▸ AIM OF THE TASK: Keep the images out while you set down the data exactly.
━━ PROVIDED MATERIAL
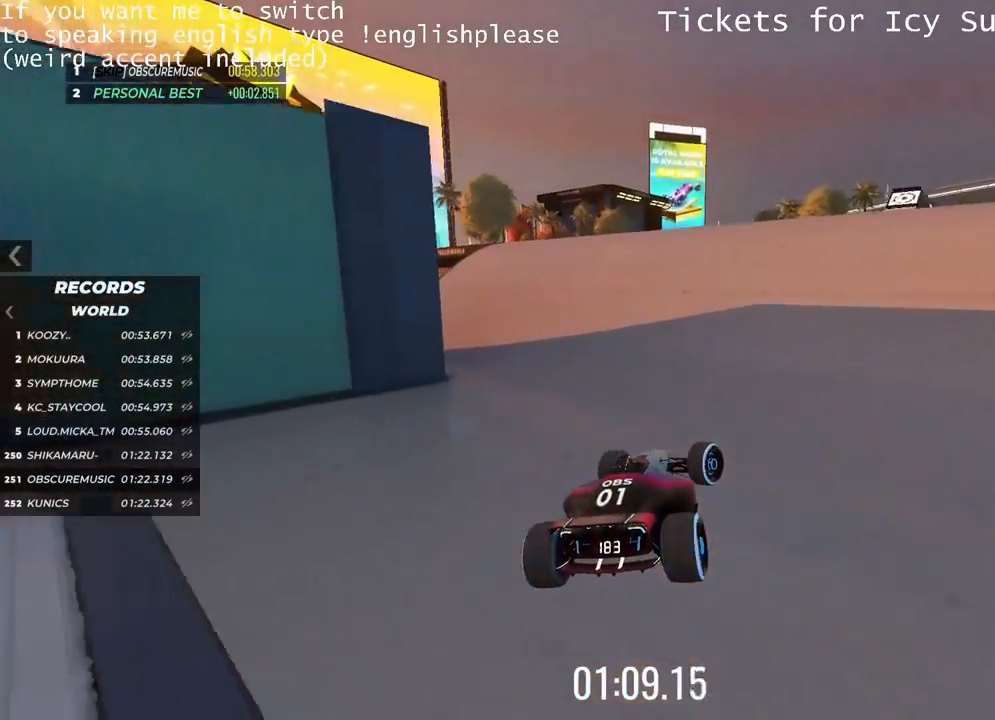
{"keys": ["right", "up"], "events": []}
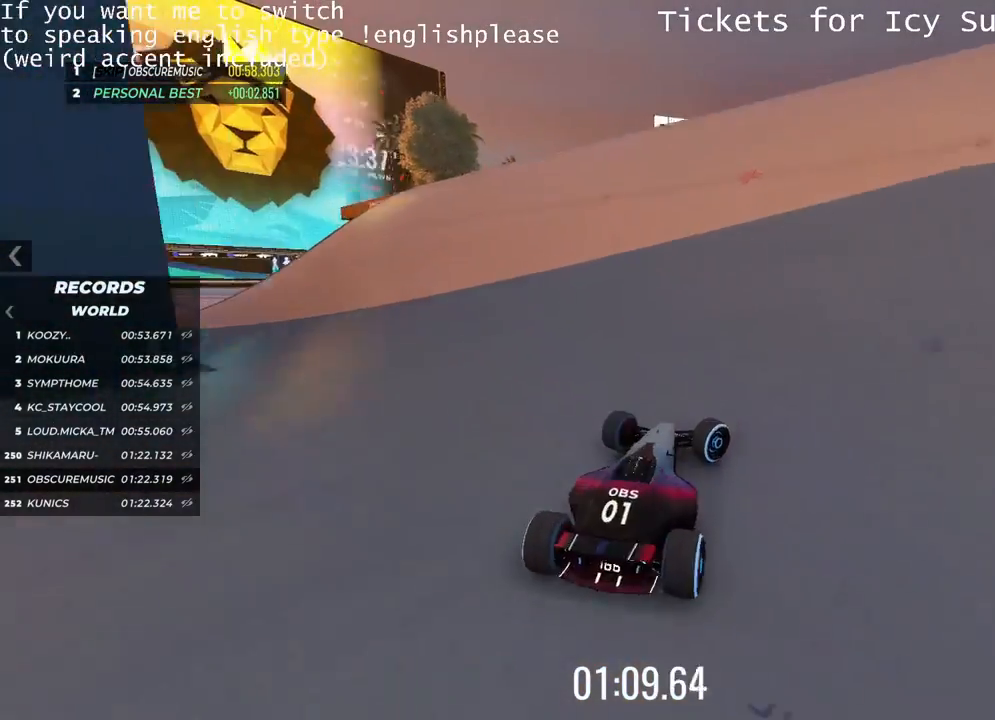
{"keys": ["left", "up"], "events": [[350, "right", "up"], [467, "left", "down"]]}
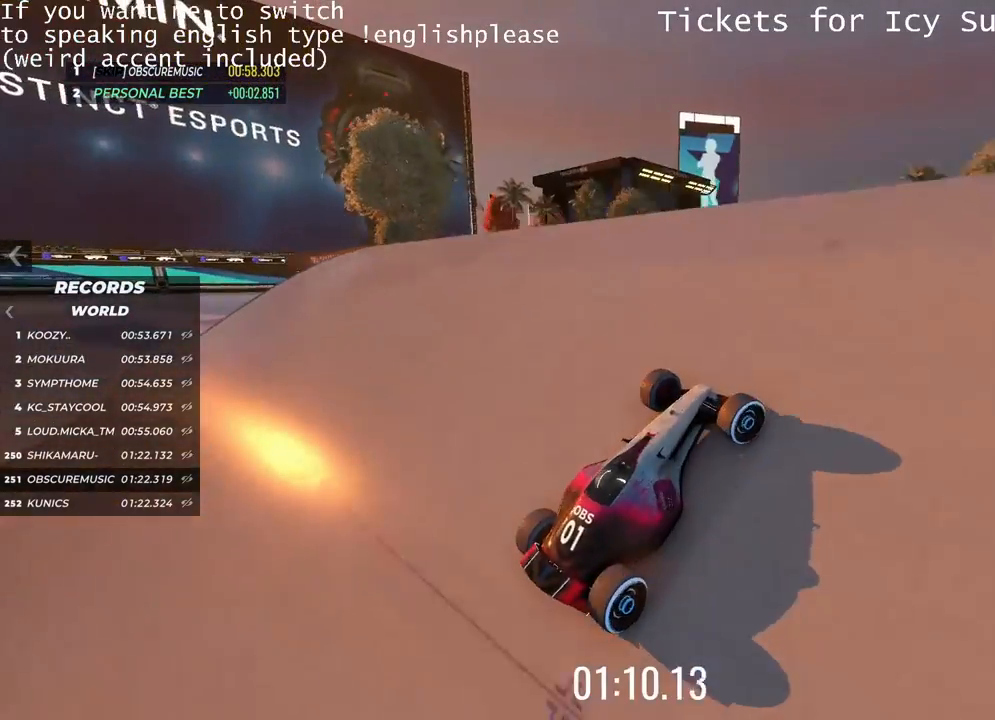
{"keys": ["left", "up"], "events": []}
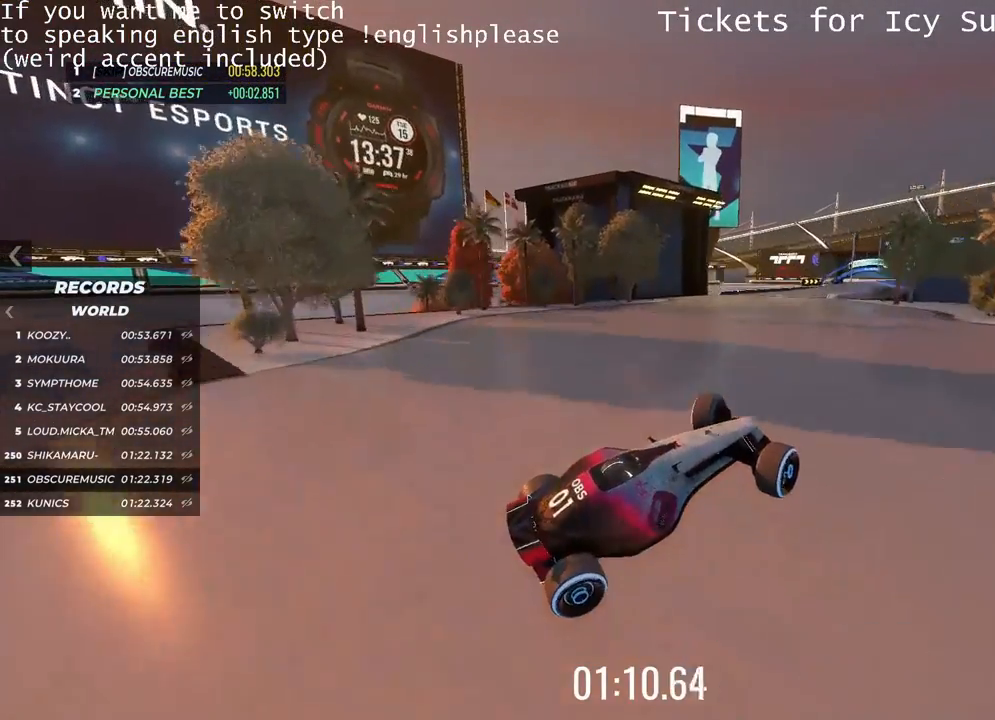
{"keys": ["up"], "events": [[467, "left", "up"]]}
━━━━
▸ EXPECTED OUTPUT:
{"keys": ["right", "up"], "events": []}
{"keys": ["left", "up"], "events": [[350, "right", "up"], [467, "left", "down"]]}
{"keys": ["left", "up"], "events": []}
{"keys": ["up"], "events": [[467, "left", "up"]]}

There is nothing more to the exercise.